Monday, 21 September 2009

The Mystery of the Blue Train (1928)

PLOT: Divorse! Diamonds! and Dead Heiresses on the Blue Train to Nice.



James: Written when Christie was going through her divorce, this book suffers as a consequence. It's not that it's bad, but that the events were perhaps preying on her mind.

On the one hand it's a dry run for Murder On The Orient Express and Death On The Nile - glamourous setting, a background of intrigue, a doomed millionaire, suspicious supporting artists... and yet...

At heart it's a tale of two heiresses. There's Ruth Van Alden the tough woman of the world. And then there's Katherine Grey (note the name) - the dull one. Is Christie working out her complicated feelings towards her first husband through these two women?

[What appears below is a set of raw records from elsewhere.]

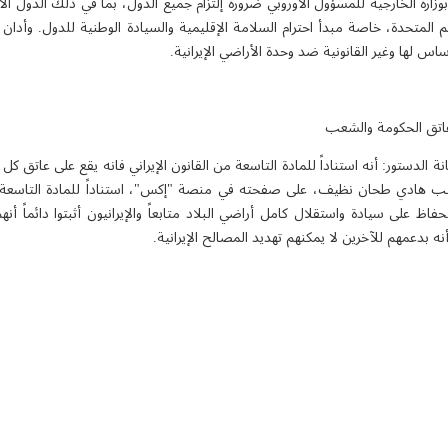
بوزارة الخارجية للمسؤول الأوروبي ضرورة إلتزام جميع الدول، بما في ذلك الدول الأ
م المتحدة، خاصة مبدأ احترام السلامة الإقليمية والسيادة الوطنية للدول. وأدان 
اس لها وغير القانونية ضد وحدة الأراضي الإيرانية.
 عاتق الحكومة والشعب
دستور: أنه استناداً للمادة التاسعة من القانون الإيراني فانه يقع على عاتق ك
كتب هادي طحان نظيف، على صفحته في منصة "إكس"، استناداً للمادة التاسعة من 
 على سيادة واستقلال كامل أراضي البلاد متابعاً والإيرانيون أثبتوا دائماً أنهم
ه بدعمهم للآخرين لا يمكنهم تهديد المصالح الإيرانية.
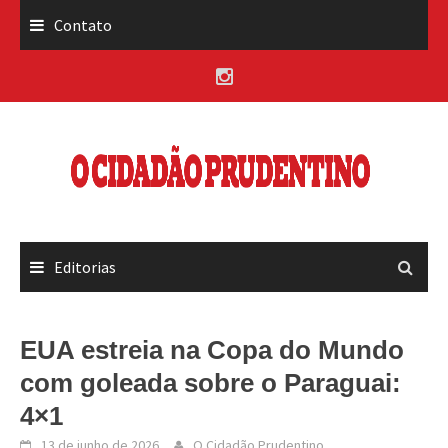
Skip
Contato
to
content
Editorias
EUA estreia na Copa do Mundo
com goleada sobre o Paraguai:
4×1
13 de junho de 2026
O Cidadão Prudentino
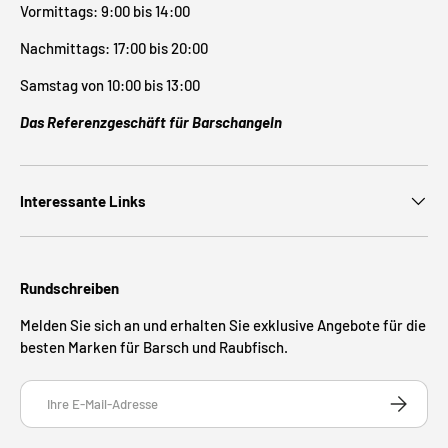
Vormittags: 9:00 bis 14:00
Nachmittags: 17:00 bis 20:00
Samstag von 10:00 bis 13:00
Das Referenzgeschäft für Barschangeln
Interessante Links
Rundschreiben
Melden Sie sich an und erhalten Sie exklusive Angebote für die
besten Marken für Barsch und Raubfisch.
E-Mail
ABONNIE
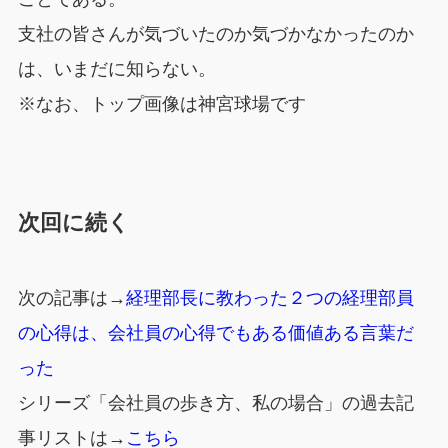
支社の皆さんが気づいたのか気づかなかったのか
は、いまだに知らない。
※なお、トップ画像は神宮球場です
次回に続く
次の記事は→
経理部長に教わった２つの経理部員
の心得は、会社員の心得でもある価値ある言葉だ
った
シリーズ「会社員の歩き方、私の場合」の過去記
事リストは→
こちら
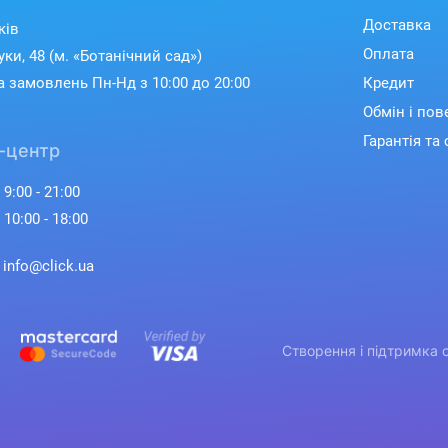
Доставка
ків
Оплата
уки, 48 (м. «Ботанічний сад»)
 замовлень Пн-Нд з 10:00 до 20:00
Кредит
Обмін і по
Гарантія та 
-центр
 9:00 - 21:00
 10:00 - 18:00
: info@click.ua
Створення і підтримка 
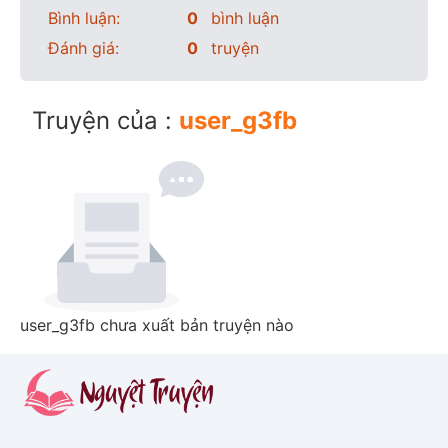
Bình luận:
0
bình luận
Đánh giá:
0
truyện
Truyện của :
user_g3fb
user_g3fb chưa xuất bản truyện nào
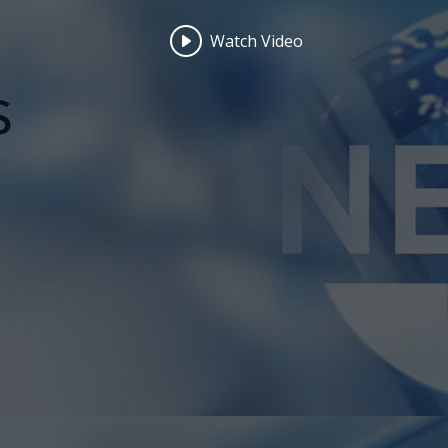
Watch Video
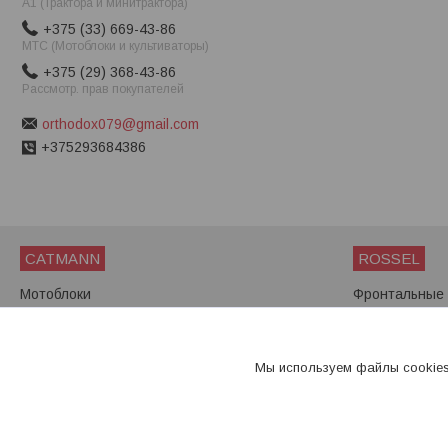
A1 (Трактора и минитрактора)
+375 (33) 669-43-86
МТС (Мотоблоки и культиваторы)
+375 (29) 368-43-86
Рассмотр. прав покупателей
orthodox079@gmail.com
+375293684386
CATMANN
ROSSEL
Мотоблоки
Фронтальные 
Мини-тракторы
Мини-трактор
Мотоблоки
Мы используем файлы cookies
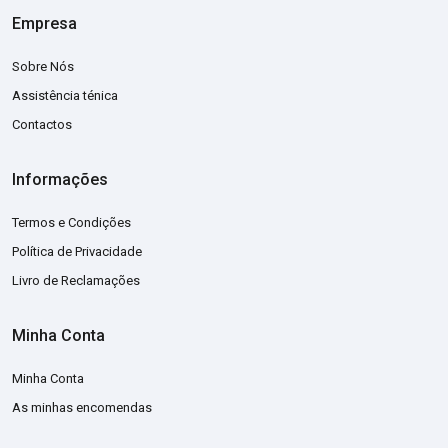
Empresa
Sobre Nós
Assistência ténica
Contactos
Informações
Termos e Condições
Política de Privacidade
Livro de Reclamações
Minha Conta
Minha Conta
As minhas encomendas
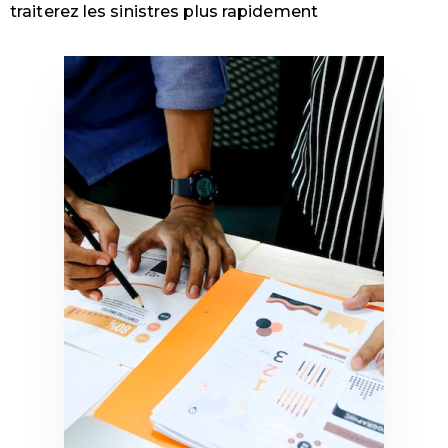
traiterez les sinistres plus rapidement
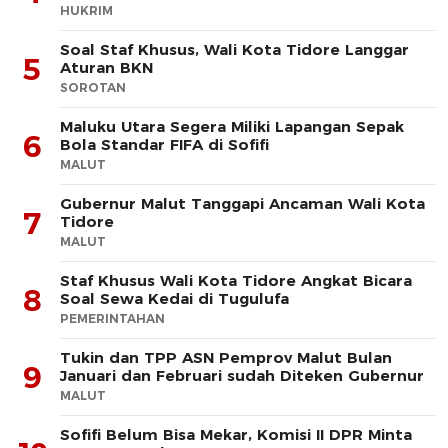
HUKRIM
Soal Staf Khusus, Wali Kota Tidore Langgar
5
Aturan BKN
SOROTAN
Maluku Utara Segera Miliki Lapangan Sepak
6
Bola Standar FIFA di Sofifi
MALUT
Gubernur Malut Tanggapi Ancaman Wali Kota
7
Tidore
MALUT
Staf Khusus Wali Kota Tidore Angkat Bicara
8
Soal Sewa Kedai di Tugulufa
PEMERINTAHAN
Tukin dan TPP ASN Pemprov Malut Bulan
9
Januari dan Februari sudah Diteken Gubernur
MALUT
Sofifi Belum Bisa Mekar, Komisi II DPR Minta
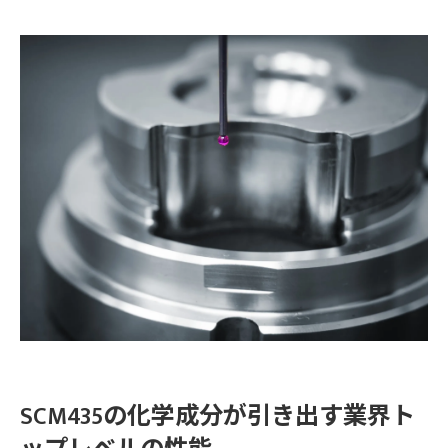
驚異の耐摩耗性を誇るSCM435の化学的秘密
耐摩耗性を高める化学成分のメカニズム
クロムとモリブデンの相乗効果
長寿命化に寄与する化学成分
高摩耗環境下でのテスト結果
SCM435の化学成分が耐摩耗性に及ぼす影響
競合他社製品との比較分析
自動車産業で重宝されるSCM435の成分分析
自動車部品におけるSCM435の利用例
成分がもたらす加工性の向上
信頼性を高める成分の役割
燃費向上に資する化学成分
SCM435の成分に基づく設計の最適化
革新技術を支える化学成分
SCM435の化学成分が引き出す業界ト
高引張強度を生むSCM435のユニークな成分バランス
引張強度と化学成分の関係性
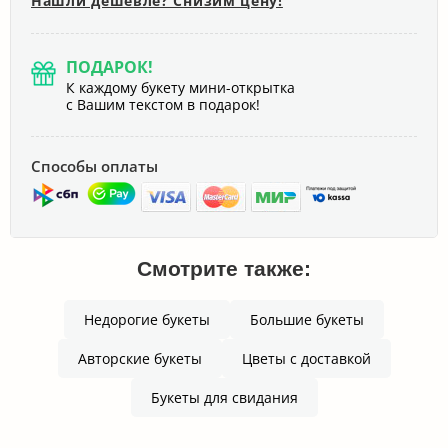
Нашли дешевле? Снизим цену!
ПОДАРОК!
К каждому букету мини-открытка
с Вашим текстом в подарок!
Способы оплаты
Смотрите также:
Недорогие букеты
Большие букеты
Авторские букеты
Цветы с доставкой
Букеты для свидания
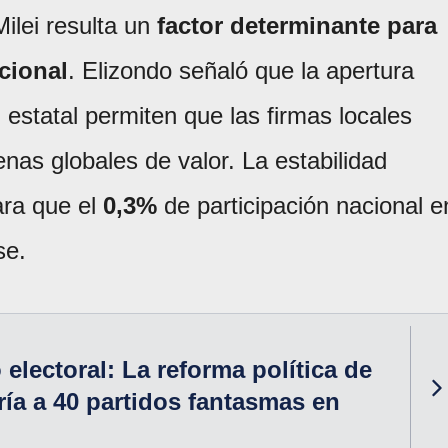
Milei resulta un
factor determinante para
cional
. Elizondo señaló que la apertura
n estatal permiten que las firmas locales
nas globales de valor. La estabilidad
ara que el
0,3%
de participación nacional e
se.
electoral: La reforma política de
aría a 40 partidos fantasmas en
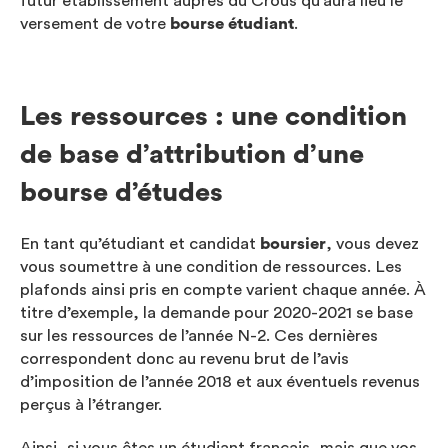
futur établissement auprès du Crous qu’aura lieu le
versement de votre
bourse étudiant
.
Les ressources : une condition
de base d’attribution d’une
bourse d’études
En tant qu’étudiant et candidat
boursier
, vous devez
vous soumettre à une condition de ressources. Les
plafonds ainsi pris en compte varient chaque année. À
titre d’exemple, la demande pour 2020-2021 se base
sur les ressources de l’année N-2. Ces dernières
correspondent donc au revenu brut de l’avis
d’imposition de l’année 2018 et aux éventuels revenus
perçus à l’étranger.
Ainsi, si vous êtes un étudiant français, mais que vos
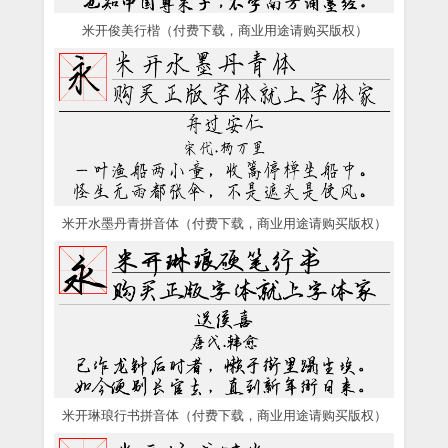
米开俊美行楷（付费下载，商业用途请购买版权）
米开水墨丹青拼音体（付费下载，商业用途请购买版权）
米开琳琅行书拼音体（付费下载，商业用途请购买版权）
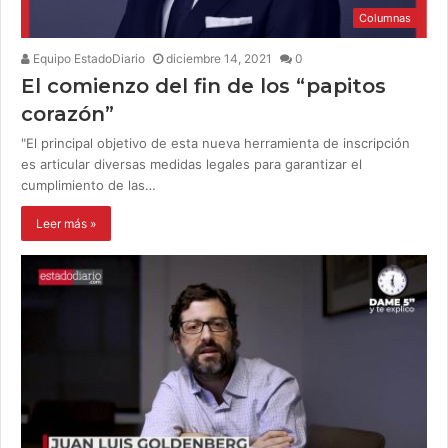
Columnas
Equipo EstadoDiario
diciembre 14, 2021
0
El comienzo del fin de los “papitos
corazón”
"El principal objetivo de esta nueva herramienta de inscripción
es articular diversas medidas legales para garantizar el
cumplimiento de las…
Leer más »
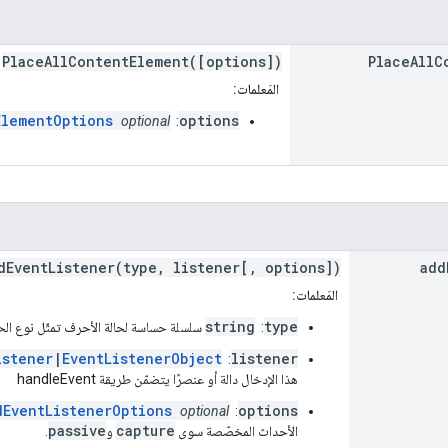
PlaceAllContentElement([options])
Place
All
C
المَعلمات:
ElementOptions
options
optional
:
dEventListener(type, listener[, options])
add
المَعلمات:
string
type
:
سلسلة حساسة لحالة الأحرف تمثّل نوع الحد
istener
|
EventListenerObject
listener
:
هذا الإدخال دالة أو عنصرًا يتضمّن طريقة handleEvent
dEventListenerOptions
options
optional
:
passive
capture
الأحداث المخصّصة سوى
و
.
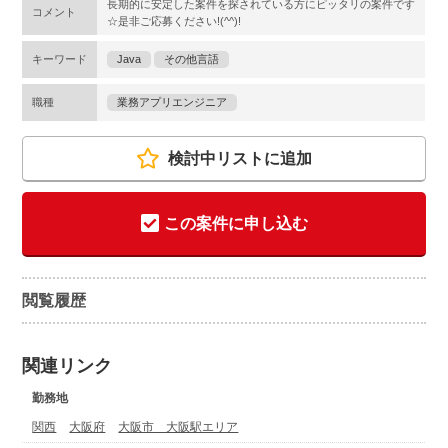
長期的に安定した案件を探されている方にピッタリの案件です
コメント
☆是非ご応募ください!(^^)!
キーワード
Java
その他言語
職種
業務アプリエンジニア
検討中リストに追加
この案件に申し込む
閲覧履歴
関連リンク
勤務地
関西
大阪府
大阪市 大阪駅エリア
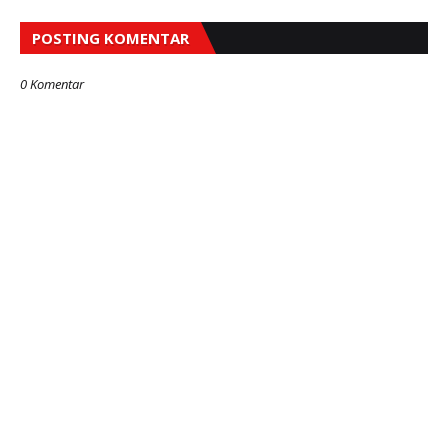
POSTING KOMENTAR
0 Komentar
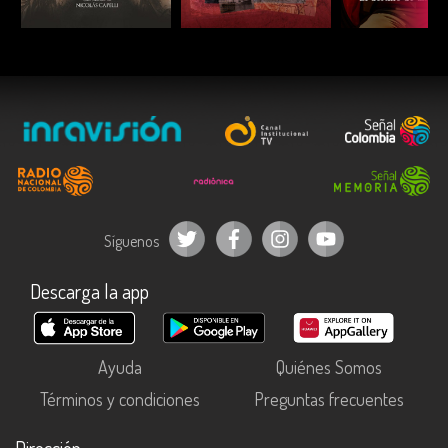
ESCUCHAR
ESCUCHAR
ESCUC
Síguenos
Descarga la app
Ayuda
Quiénes Somos
Términos y condiciones
Preguntas frecuentes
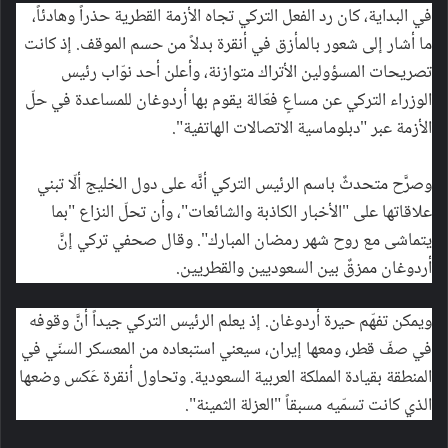
في البداية، كان رد الفعل التركي تجاه الأزمة القطرية حذراً وهادئاً،
ما أشار إلى شعور بالمأزق في أنقرة بدلاً من حسم الموقف. إذ كانت
تصريحات المسؤولين الأتراك متوازنة، وأعلن أحد نوّاب رئيس
الوزراء التركي عن مساعٍ فعّالة يقوم بها أردوغان للمساعدة في حلّ
الأزمة عبر "دبلوماسية الاتصالات الهاتفية".
وصرَّح متحدثٌ باسم الرئيس التركي أنَّه على دول الخليج ألّا تبني
علاقاتها على "الأخبار الكاذبة والشائعات"، وأن تحلّ النزاع "بما
يتماشى مع روح شهر رمضان المبارك". وقال صحفي تركي إنَّ
أردوغان ممزقٌ بين السعوديين والقطريين.
ويمكن تفهّم حيرة أردوغان. إذ يعلم الرئيس التركي جيداً أنَّ وقوفه
في صفّ قطر، ومعها إيران، سيعني استبعاده من المعسكر السنّي في
المنطقة بقيادة المملكة العربية السعودية. وتحاول أنقرة عَكس وضعها
الذي كانت تسمّيه مسبقاً "العزلة الثمينة".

Poor Ruth has been trapped in a messy marriage with a philandering husband and is trying to escape for a little happiness. Of course, she is one of Christie's doomed heiresses, and she won't trouble us for longer than to convince us of her flaws.

By contrast, Katherine has come into some money and is learning how to live. She's almost impossibly saintly and forms an instant rapport with Poirot over romans policier, as he calls them. She's striving to fit into international society but her heart belongs in... St Mary Mead!

St Mary Mead is another strange trace element in the book, which takes a while to get going and then goes all over the place. We open with mysterious jewel thieves and international assassins. Then we've Ruth's domestic drama, then St Mary Mead and the questions over Katherine's inheritance, then the Blue Train and then it's villas and hotels and police stations and beaches and Moonbase Alpha.

Murder on the Orient Express makes much more use of the single setting of the train and the restrained approach makes it a claustrophobic book, whereas Mystery Of The Blue Train plays out rather like a holiday novel with a bit of crime nibbling at the edges.

Similarly, Death On The Nile does all its set up in the first chapter and dumps us straight in Egypt, compared to Blue Train's hundred pages of set up before "And then the train started."

It's full of loose ends, or ideas that will be made more of in later books. The double-whammy of jewel theft and heiress slaying will reoccur in Death On The Nile, but this time as part of a triple twist.

When we next see St Mary Mead, there will be no mention of inquistive Katherine Grey, nor of her old lady friend Amelia Viner, who has a sharp understanding of human nature and a wicked intelligence... but we can see where this one is going. We'll even see Poirot taking on another female sidekick who is an Agatha Christie figure, but we'll have to wait a while for that.

This is nowhere near as bad a book as Christie makes out. Written at a time when she was having understandable trouble trusting men, it does have a strangely dual approach to them. The main suspect is a no-good toy boy who is undeniably attractive - and he's by no means the worst man in the book.

Poirot himself does all right here (even getting the attentions of a lady). He is on fine form, but sadly missing the narrative skills of Hastings, all pomposity without the leavening that Hastings provieds. He's really just there to solve the mystery. He doesn't feel like a super brain with the wings of fate beating at his shoulder. He's simply the world's greatest detective.

NEXT: Shall we have another go at that? It's Murder On The Orient Express

1 comment:

  1. Although Christie described Katherine Grey as saintly, she comes off as slightly sardonic and amused by the chaos that seemed to permeate the other characters around her.

    Frankly, it is a pretty decent novel. I do wish that Christie had allowed the setting to remain in Nice. As for the lack of Hastings . . . I did not miss him. I have always considered Hastings to be overrated, anyway.